In response to my post about the multitude of challenges posed by rapid population growth in developing countries, Jason Scorse replies, “there is plenty of food to feed everyone in the world already, but many go hungry. There is probably five times the amount of food to feed everyone in the U.S., but we have hungry people here.”
That’s like saying, “Severe poverty is not a problem. There is plenty of money in the world. We just need to redistribute it.”

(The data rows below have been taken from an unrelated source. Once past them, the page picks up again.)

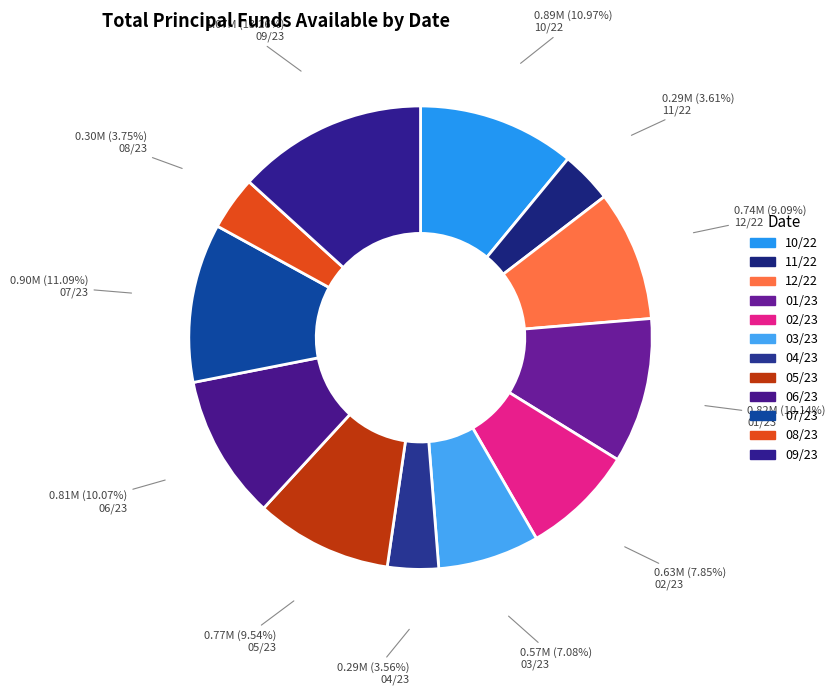

How many segments does this pie chart have?

12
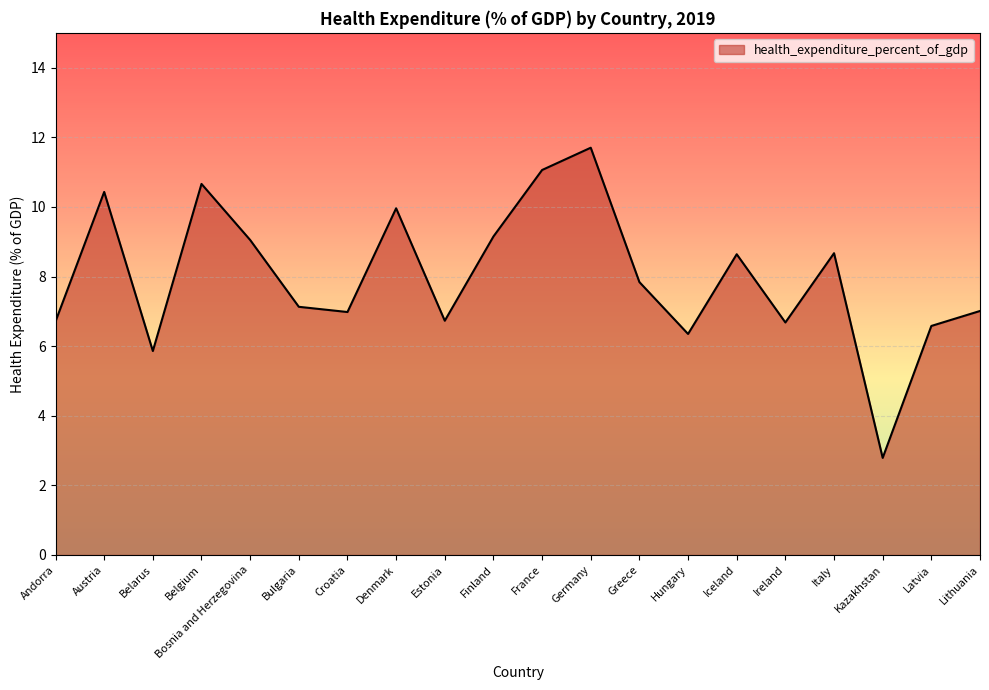

Where is the first local minimum?

Belarus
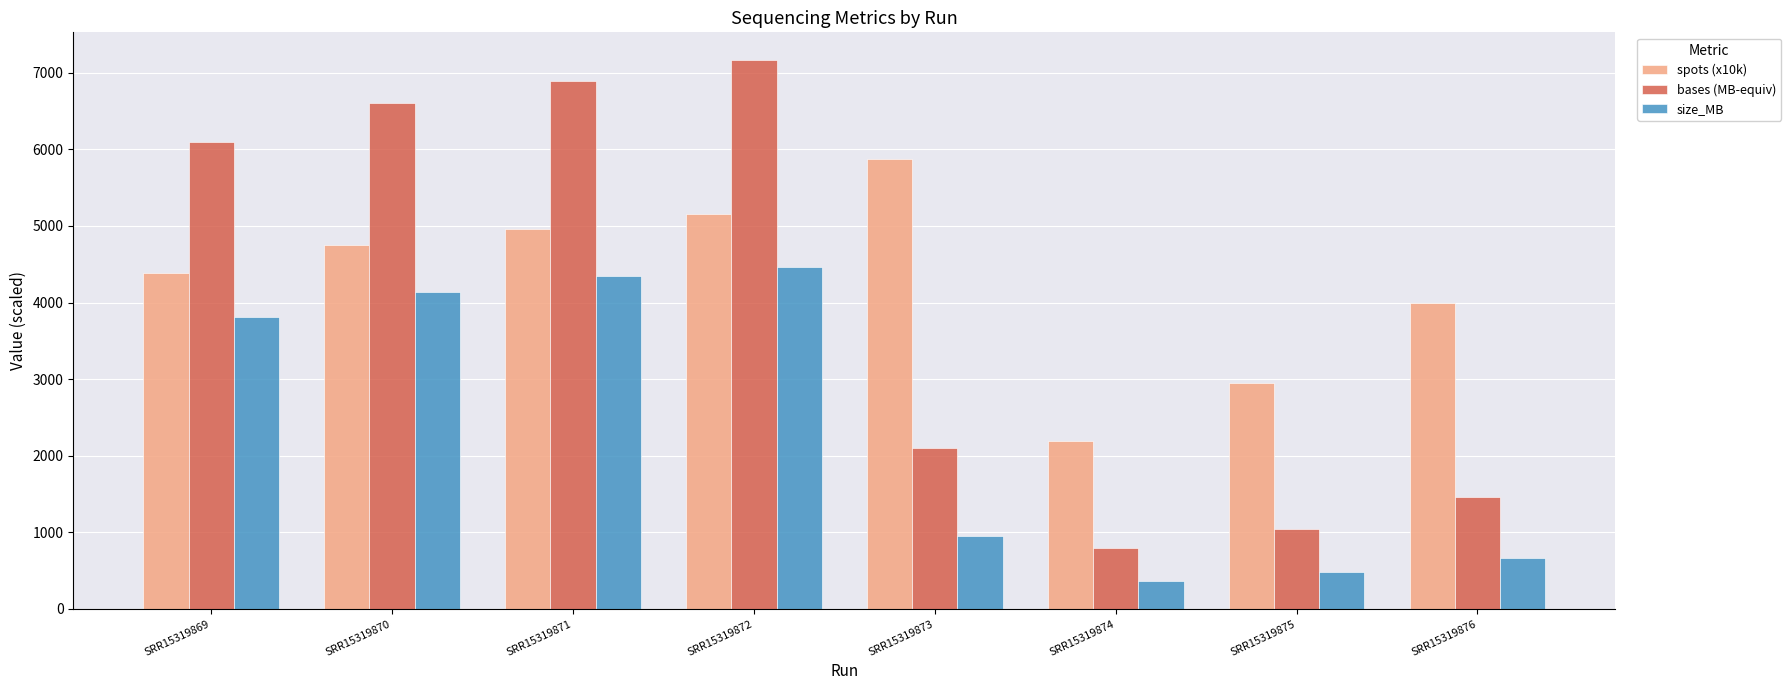

List the series in order of their peak value, lowest first.

size_MB, spots (x10k), bases (MB-equiv)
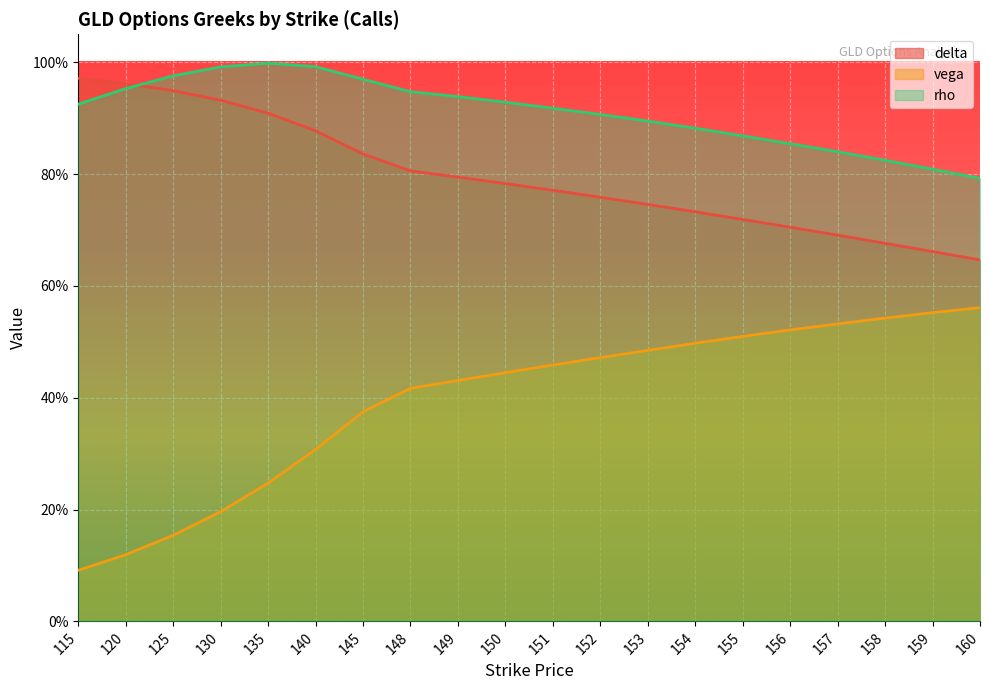

What is the value of the rho point at the 19th from the left?

0.8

For better or worse, we don’t live in a Marxian world where it’s “each according to their need.” Those living on $1 or $2 in the shantytowns of Manila or Mumbai are forced to skip meals when the prices of corn, flour, and rice shoot up to unaffordable levels as they did during the food crisis of 2007-2008. When grain reserves shrunk to near record lows in 2008 and food riots broke out in more than two dozen countries, diners in America and elsewhere didn’t save the scraps and ship them off to the impoverished corners of the world. And they won’t do it when the next food crisis arises.
Right now there is a serious drought in the African Sahel. The World Food Program is desperately trying to raise $100 million to feed 4.5 million people in Niger and elsewhere in the region. Josette Sheeran, the executive director of the World Food Program, warns that, as a consequence of widespread hunger, Niger is in danger of “losing a generation” of young people due to stunting and malnutrition. Should we be shipping in external aid to ease the existing food crisis in the Sahel? Of course we should. But that doesn’t mean that the world will be able to feed Niger in 40 years; its population is on track to jump from an estimated 15.3 million in 2009 to 58 million by 2050.
It’s even more ludicrous to suggest, as Scorse does, that the availability of drinking water, “while affected by population, is not determined by it.” Yes, there’s plenty of water in the world. Unfortunately, 97 percent of is seawater. As for the world’s freshwater, it is in increasingly short supply. About 75 percent of the freshwater we use is “wasted” on agriculture. Another 10 to 15 percent is “wasted” on industry. And while we can and must increase the efficiency with which we use water for those purposes, there’s no guarantee that we will do so in time to avert the growing water crisis. In the meantime, the populations of some of the most water-stricken countries in the world, like Yemen, are on track to double or more within the next 30 to 40 years.
I said it in my previous response to Fred Pearce and I do so again here: In addressing issues related to impending shortages of energy, food, and water, we have to reduce both consumption and projected population growth. Reducing population growth, however, is a lot easier. If the U.S. and other donor nations spent an additional $3 billion to $4 billion a year on voluntary family-planning services and information, it would go a long way toward reducing fertility rates and lessoning the chances that food and water shortages will create a global humanitarian crisis.
With respect to climate change, the oceans, and the global commons, the challenge is to prevent unwanted and unintended pregnancies in the U.S. and other developed nations, where the consumption rates are so much higher and the ecological footprints so much larger. But that, too, could be accomplished with a comparatively small investment.
I fervently share Scorse’s hope that people in the U.S. and other developed nations will trim their exorbitant lifestyles, eliminate wasteful consumption, slash their carbon emissions, and shrink their ecological footprints. I just don’t see it happening any time soon. Not soon enough to ward off more humanitarian disasters in the developing world.
In the meantime, can’t we please give all women in the world the information and family-planning services they need to prevent unwanted and unintended pregnancies? Is that too much to ask? Or do we have to endlessly repeat the “population vs. consumption” debate?